Poly(AT*T)-triplex structures are made of 50 bases long Poly(A) and Poly(T) sequences, by heating the solutions of Poly(A) and Poly(T) (mixed at 1:2 ratio) to 90 °C and slowly cooling to room temperature. The oligonucleotide concentration in the annealing solution (containing 5 mM Mg²⁺) was ~0.1 mg/ml. Following the annealing, we measured the CD spectra of the samples to ensure that the Poly(AT*T)-triplexes were formed (see SI Appendix). We then concentrated the Poly(AT*T)-triplex solution to about 1 mg/ml oligonucleotide concentration. The Poly(AT*T)-triplex arrays are formed in PEG 8000 solutions: We mixed 1 ml samples of the 1 mg/ml Poly(AT*T)-triplex solution with 1 ml 50 wt% PEG 8000 (both containing 5 mM Mg²⁺).
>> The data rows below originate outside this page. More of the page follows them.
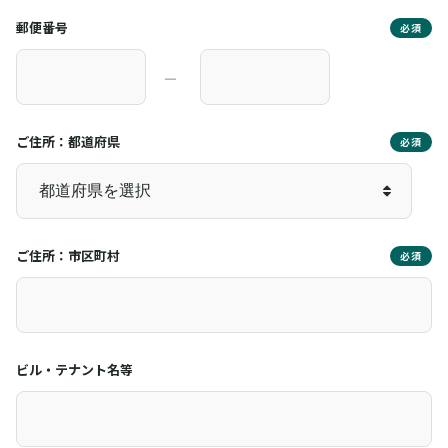
郵便番号
必須
―
ご住所：都道府県
必須
ご住所：市区町村
必須
ビル・テナント名等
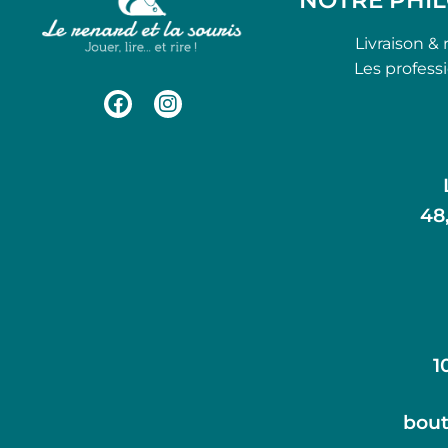
Livraison & 
Les profess
48
1
bout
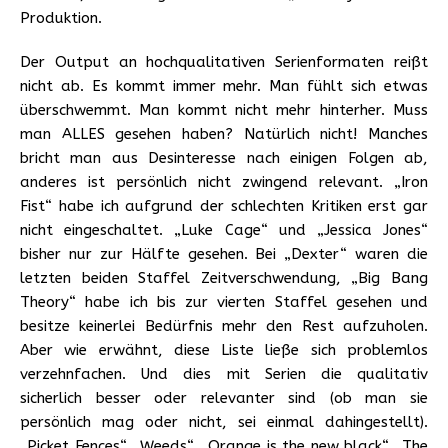
Produktion.
Der Output an hochqualitativen Serienformaten reißt
nicht ab. Es kommt immer mehr. Man fühlt sich etwas
überschwemmt. Man kommt nicht mehr hinterher. Muss
man ALLES gesehen haben? Natürlich nicht! Manches
bricht man aus Desinteresse nach einigen Folgen ab,
anderes ist persönlich nicht zwingend relevant. „Iron
Fist“ habe ich aufgrund der schlechten Kritiken erst gar
nicht eingeschaltet. „Luke Cage“ und „Jessica Jones“
bisher nur zur Hälfte gesehen. Bei „Dexter“ waren die
letzten beiden Staffel Zeitverschwendung, „Big Bang
Theory“ habe ich bis zur vierten Staffel gesehen und
besitze keinerlei Bedürfnis mehr den Rest aufzuholen.
Aber wie erwähnt, diese Liste ließe sich problemlos
verzehnfachen. Und dies mit Serien die qualitativ
sicherlich besser oder relevanter sind (ob man sie
persönlich mag oder nicht, sei einmal dahingestellt).
„Picket Fences“, „Weeds“, „Orange is the new black“, „The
Thus the final solution contained ~1 mg of Poly(AT*T)-triplex under 25 wt% PEG 8000. Self-aggregated Poly(AT*T)-triplex arrays are equilibrated in the 25 wt% PEG 8000 solutions for about 48 hours and then collected by centrifuging for ~20 hours at 4 °C and 30,000 g. We then transferred the collected pellets into large volumes (~5 ml) of PEG 8000 bathing solutions at various wt% concentrations (also containing the desired ionic conditions, i.e., 5 mM Mg²⁺ and 0.3 M K⁺). We performed the x-ray diffraction measurements after equilibrating the Poly(AT*T)-triplex arrays in the bathing solutions for about 48 hours.

Data collection

X-ray diffraction measurements are made using the in-house setup at the UMass Amherst Physics Department. Brief explanations of the x-ray diffraction data analysis are given in the caption to Fig. 3. See also SI Appendix for more details. CD spectra measurements are carried out in the School of Medicine at Case Western Reserve University.

Osmotic pressure data

Temperature-dependent osmotic pressure data of PEG (molecular weight 8000 Daltons) solutions are from ref. 11. The osmotic pressure of PEG, as well as the temperature dependence of the osmotic pressure of PEG, are not new. They have been reproduced by a variety of experimental methods (e.g., vapor pressure osmometer, membrane osmometer).